The easiest answer to the above question is to say 'Not known'. However, please consider the following. The name Lord Buddha (Bhagava Buddho) gave to his teaching is Dhamma-Vinaya. Dhamma cannot be understood because it is based on: Dukkha Ariyasacca. Dukkha (dukkham) cannot be translated into English. See the following quote from the entry, Dukkha in the PED.

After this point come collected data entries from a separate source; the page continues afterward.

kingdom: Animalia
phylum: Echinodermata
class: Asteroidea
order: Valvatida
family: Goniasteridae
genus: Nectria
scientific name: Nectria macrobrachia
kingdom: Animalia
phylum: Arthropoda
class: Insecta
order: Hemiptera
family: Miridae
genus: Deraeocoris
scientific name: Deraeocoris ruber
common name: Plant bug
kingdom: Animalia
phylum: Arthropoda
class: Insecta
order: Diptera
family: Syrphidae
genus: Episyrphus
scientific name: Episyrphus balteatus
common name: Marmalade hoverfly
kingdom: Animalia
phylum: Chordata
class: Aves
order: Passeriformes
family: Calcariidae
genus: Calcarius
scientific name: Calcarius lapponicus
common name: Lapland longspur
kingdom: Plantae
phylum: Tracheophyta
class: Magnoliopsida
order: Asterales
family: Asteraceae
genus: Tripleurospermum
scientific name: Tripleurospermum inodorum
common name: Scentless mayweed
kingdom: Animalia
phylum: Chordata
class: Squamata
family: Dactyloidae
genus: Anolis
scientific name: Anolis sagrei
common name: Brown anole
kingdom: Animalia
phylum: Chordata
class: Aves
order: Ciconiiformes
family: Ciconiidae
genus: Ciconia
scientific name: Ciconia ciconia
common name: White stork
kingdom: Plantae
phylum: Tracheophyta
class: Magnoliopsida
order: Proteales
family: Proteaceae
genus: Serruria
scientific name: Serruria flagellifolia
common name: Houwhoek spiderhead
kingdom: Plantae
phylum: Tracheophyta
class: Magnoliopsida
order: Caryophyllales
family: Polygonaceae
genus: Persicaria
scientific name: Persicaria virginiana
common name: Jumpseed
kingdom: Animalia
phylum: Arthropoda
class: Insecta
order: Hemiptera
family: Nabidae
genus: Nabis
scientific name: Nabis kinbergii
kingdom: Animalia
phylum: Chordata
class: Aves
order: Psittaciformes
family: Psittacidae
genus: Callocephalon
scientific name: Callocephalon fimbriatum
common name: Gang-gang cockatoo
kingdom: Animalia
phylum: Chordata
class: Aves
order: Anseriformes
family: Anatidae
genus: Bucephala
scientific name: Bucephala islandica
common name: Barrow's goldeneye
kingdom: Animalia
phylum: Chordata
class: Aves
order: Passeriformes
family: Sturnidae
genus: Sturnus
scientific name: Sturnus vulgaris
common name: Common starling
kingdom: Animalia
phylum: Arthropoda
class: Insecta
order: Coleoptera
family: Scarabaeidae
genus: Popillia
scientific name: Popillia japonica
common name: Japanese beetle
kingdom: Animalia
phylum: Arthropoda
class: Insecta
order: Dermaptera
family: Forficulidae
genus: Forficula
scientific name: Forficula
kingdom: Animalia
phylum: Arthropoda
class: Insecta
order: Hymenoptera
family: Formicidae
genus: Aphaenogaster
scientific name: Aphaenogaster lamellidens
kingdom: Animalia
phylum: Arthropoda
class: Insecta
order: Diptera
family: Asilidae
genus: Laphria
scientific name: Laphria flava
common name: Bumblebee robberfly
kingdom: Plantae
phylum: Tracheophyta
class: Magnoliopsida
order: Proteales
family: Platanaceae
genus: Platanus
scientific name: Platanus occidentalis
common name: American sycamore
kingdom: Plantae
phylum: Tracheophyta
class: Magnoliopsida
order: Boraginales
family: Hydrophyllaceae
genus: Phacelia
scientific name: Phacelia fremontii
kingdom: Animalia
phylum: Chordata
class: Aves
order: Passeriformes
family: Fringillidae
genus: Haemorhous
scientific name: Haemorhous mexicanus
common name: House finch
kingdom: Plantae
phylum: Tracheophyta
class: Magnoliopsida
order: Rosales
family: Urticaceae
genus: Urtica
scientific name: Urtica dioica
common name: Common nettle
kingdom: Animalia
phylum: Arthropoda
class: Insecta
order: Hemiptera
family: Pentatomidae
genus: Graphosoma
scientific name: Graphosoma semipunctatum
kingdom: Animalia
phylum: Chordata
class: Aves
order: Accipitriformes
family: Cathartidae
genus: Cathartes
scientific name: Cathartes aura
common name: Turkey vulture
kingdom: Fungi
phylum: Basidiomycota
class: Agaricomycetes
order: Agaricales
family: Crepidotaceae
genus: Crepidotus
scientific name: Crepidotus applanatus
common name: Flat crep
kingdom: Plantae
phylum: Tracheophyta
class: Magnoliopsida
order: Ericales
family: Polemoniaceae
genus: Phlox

B. (nt.; but pl. also dukkhā, e. g. S i.23; Sn 728; Dh 202, 203, 221. Spelling dukha (after sukha) at Dh 83, 203). There is no word in English covering the same ground as Dukkha does in Pali. Our modern words are too specialised, too limited, and usually too strong. Sukha & dukkha are ease and dis-ease (but we use disease in another sense); or wealth and ilth from well & ill (but we have now lost ilth); or wellbeing and ill-ness (but illness means something else in English). We are forced, therefore, in translation to use half synonyms, no one of which is exact. Dukkha is equally mental & physical. Pain is too predominantly physical, sorrow too exclusively mental, but in some connections they have to be used in default of any more exact rendering. Discomfort, suffering, ill, and trouble can occasionally be used in certain connections. Misery, distress, agony, affliction and woe are never right. They are all much too strong & are only mental (see Mrs. Rh. D. Bud. Psy. 83 -- 86, quoting Ledi Sadaw).
Ariyasacca is usually given the English Equivalent 'Noble Truth'. The term 'noble truth' is not in Oxford Dictionaries. That means it is not an English word.
No one understands the Dukkha Ariyasacca, therefore they cannot understand Nibbana. Therefore the question is meaningless.